The Polyomino Compressed Format algorithm
In this section there is a description of the PCIF compression algorithm. This tecnique can be applied to true color images; this means that every pixel of the image by 3 bytes of data, one relative to each one of the primary color green, red and blue. Since a byte represents an integer from 0 to 255, we can see the representation of a raster image as the combination of three matrixes containing integer positive values lower than 256.
The Polyomino Compressed Format algorithm operates in three steps: filtering, decomposition and actual compression.
The first phase concerns filtering. In this phase the size of the data is not reduced but the values of the image samples are subject to a reversible transform. The aim of this transformation is to obtain lots of values equal or close to zero. This will generate an easily compressable set of data for any compression algorithm that follows. The step in divided in three substeps:
- Standard filtering: First of all, an ordering on the points of the image is defined. Then, starting from the last point and proceeding to the first, the algorithm makes an estimate of the value of the point based on the previous ones. This guess is based on the assumption that compressable images are usually 'smooth' and have a limited numer of sharp edges. The sample is replaced with its difference with the estimated value modulo 256. Thanks to the defined ordering, once the extimation function is known this operation is completely reversible. This phase is described in detail in the standard filtering section.
- Color filtering: The second filtering step consist in executing and subtracting from every sample of the image another estimate, but this time instead of considering smoothness assumptions the algorithm attempts to use color correlation. In other words we expect that where a zone of an image now contains particular irregular variations (represented by the actual values, since we have executed the filtering phase) these changes are reflected in more than one color at a time. This phase is one of the most innovative in comparison with previous image compression algorithms; it produces effects similar to what we could obtain trought a locally-optimized color transform. Read more about the color filtering in the dedicated section.
- Remapping: To guarantee a convenient set of values to the next phase of the algorithm, every possible value is mapped into another. What we want to obtain is a high distribution of low values and an increasingly lower frequence for higher values. This step is described further in the remapping section.
Decomposition in layers
The second phase consists in decomposing each of the three matrixes representing the colors of the image in 8 layers. Each of these layers will contain binary values and every matrix will represent a different bit of the bit representation of the original matrix; for example, there will be a matrix representing the least significative bit of the values representing the red component of the image.
An example of decomposition is in figure where the red component matrix containing values from 0 to 255 (in figure: shades of grey) is decomposed in eight matrixes containing values 0 or 1 (in figure: black and white). The starting image is the red component of the famous Lenna image after filtering. The top layers represent the least significative pixels, and as we expect after the remapping phase they are more caothic than the others.

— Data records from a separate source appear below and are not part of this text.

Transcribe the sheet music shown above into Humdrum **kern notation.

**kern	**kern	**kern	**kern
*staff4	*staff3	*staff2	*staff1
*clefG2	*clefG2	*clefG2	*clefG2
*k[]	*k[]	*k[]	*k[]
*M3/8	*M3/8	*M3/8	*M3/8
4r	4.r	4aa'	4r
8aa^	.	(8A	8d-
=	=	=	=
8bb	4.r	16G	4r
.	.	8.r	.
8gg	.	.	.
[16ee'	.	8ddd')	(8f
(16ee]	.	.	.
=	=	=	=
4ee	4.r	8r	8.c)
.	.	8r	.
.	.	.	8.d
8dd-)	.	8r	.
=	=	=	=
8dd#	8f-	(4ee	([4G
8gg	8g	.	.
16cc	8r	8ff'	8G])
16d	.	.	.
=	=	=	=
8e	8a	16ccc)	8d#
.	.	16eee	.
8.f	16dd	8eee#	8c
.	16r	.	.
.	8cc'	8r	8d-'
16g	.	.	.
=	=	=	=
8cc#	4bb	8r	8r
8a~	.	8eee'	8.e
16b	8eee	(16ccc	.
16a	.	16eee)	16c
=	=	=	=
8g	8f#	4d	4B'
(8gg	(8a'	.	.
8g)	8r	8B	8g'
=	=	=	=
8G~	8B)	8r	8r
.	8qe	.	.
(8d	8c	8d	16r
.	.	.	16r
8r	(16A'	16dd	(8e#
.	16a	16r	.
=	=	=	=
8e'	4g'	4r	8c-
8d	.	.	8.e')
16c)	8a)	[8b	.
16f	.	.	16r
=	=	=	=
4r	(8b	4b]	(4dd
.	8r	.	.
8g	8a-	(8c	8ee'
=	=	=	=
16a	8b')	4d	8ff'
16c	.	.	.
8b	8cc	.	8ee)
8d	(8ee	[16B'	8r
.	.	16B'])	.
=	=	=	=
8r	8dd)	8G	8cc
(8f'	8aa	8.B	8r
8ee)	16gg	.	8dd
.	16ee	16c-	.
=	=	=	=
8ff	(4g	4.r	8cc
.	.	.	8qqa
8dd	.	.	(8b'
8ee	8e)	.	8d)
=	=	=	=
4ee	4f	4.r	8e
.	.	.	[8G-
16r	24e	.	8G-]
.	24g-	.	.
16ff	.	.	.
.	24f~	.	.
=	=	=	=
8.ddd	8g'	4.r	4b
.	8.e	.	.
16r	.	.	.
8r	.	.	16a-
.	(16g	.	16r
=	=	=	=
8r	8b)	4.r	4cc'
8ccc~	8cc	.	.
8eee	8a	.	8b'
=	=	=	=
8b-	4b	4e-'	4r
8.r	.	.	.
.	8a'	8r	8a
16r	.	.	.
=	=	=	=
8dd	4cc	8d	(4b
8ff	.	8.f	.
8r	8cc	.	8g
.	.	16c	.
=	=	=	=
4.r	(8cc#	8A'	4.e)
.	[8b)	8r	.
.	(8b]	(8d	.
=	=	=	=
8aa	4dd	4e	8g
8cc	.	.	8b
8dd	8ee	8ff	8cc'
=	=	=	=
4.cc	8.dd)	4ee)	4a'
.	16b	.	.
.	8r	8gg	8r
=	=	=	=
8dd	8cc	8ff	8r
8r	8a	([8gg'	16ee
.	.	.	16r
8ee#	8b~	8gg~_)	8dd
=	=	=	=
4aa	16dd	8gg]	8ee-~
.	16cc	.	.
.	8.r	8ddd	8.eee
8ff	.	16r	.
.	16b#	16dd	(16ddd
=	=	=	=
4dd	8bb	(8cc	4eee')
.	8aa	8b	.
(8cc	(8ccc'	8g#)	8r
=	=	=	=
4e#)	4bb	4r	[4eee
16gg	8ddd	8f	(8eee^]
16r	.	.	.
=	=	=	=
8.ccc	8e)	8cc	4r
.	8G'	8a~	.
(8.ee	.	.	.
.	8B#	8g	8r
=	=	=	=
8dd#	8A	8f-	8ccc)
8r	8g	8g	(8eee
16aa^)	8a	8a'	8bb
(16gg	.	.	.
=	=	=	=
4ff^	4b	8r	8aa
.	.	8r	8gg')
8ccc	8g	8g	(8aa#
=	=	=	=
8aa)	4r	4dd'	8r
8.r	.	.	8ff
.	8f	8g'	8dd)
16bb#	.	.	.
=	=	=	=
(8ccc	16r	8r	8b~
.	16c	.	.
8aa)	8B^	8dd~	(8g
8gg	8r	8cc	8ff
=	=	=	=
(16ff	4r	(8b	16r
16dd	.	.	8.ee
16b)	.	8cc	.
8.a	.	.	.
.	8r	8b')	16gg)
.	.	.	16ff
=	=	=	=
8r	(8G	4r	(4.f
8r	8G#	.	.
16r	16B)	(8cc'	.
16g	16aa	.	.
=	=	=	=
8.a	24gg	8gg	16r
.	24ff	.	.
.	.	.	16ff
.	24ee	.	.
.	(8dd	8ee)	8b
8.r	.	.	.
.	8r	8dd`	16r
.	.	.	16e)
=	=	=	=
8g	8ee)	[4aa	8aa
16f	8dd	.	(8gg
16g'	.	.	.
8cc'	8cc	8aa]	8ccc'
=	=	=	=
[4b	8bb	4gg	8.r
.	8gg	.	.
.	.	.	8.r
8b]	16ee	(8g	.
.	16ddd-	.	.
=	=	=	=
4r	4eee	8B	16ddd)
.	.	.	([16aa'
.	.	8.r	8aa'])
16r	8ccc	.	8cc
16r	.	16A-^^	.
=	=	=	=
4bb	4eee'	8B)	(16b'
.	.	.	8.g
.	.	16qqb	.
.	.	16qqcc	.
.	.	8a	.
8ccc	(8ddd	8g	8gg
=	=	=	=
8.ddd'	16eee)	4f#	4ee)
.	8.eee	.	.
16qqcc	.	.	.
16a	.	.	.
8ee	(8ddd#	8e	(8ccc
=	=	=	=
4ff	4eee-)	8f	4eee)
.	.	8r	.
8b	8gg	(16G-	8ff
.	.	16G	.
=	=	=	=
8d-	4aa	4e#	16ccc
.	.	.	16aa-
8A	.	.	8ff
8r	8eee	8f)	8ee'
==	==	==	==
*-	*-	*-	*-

This operation is usefull for various reasons. First of all, the partition of the data into more or less chaotical zones allows to apply different compression tecniques to different types of data, chosing for each layer an optimal algorithm. Further, adjacent high values of the original matrix will result in groups of adjacent 'one values' in layers associated with more significative bits. This will be usefull when we will group these points in polyominoes in the next step. More information about this phase can be found in the decomposition phase section
The third phase of the algorithm proceeds in effectively compressing the data processed up to this point. Since the correlation between the various layers have been minimized in the previous step, now these will be processed indipendently. This is the most time-expensive phase of the algorithm, but thanks to this indepencance it can be easily parallelized reducing drastically the execution time.
Depending on how much a layer is chaotic, it will be processed by one of the following. More information about the compression phase and the choice of the compression algorithm is in the compression section.
- Compression through polyominoes: This is another innovative part of the algorithm. The most ordered layers are selected for this tecnique. The values equal to one are grouped in a series of hv-convex polyominoes for whom a convenient coding has been defined. The coding of the layer proceeds by coding couples of polyominoes and integers said distances that represent the position of the polyominoes relatively one to another. More information about the compression through polyominoes can be found in the apposite section.
- Compression through RLE and Huffman coding: To compress more chaotical layers Huffman coding is used in combination with Run Length Encoding. Briefly, the layer is scanned in a zig-zag order to maximize correlation between points in both dimensions. The encountered values are RLE coded, and the resulting values are coupled and coded through Huffman trees. With this method we obtain results similar to high-modelling codings with a combination of basic tecniques, mantaining good time performances. Details about compression using RLE and Huffman coding can be found in the relative section.
- Uncompressed storage: If a layer is by the estimate of the algorithm very chaotic it is stored without any compression. This is usefull first of all if the layer contains uncompressible data, as in these cases an attempt of compression would generate an increment of data size. Further, since good performances is one of the aims of the algorithm, this fastens the compression and decompression of images containing layers that, even if compressed, could be reduced in size of only a few bytes. Isolating uncompressible data is another good result obtainable thanks to the decomposition phase.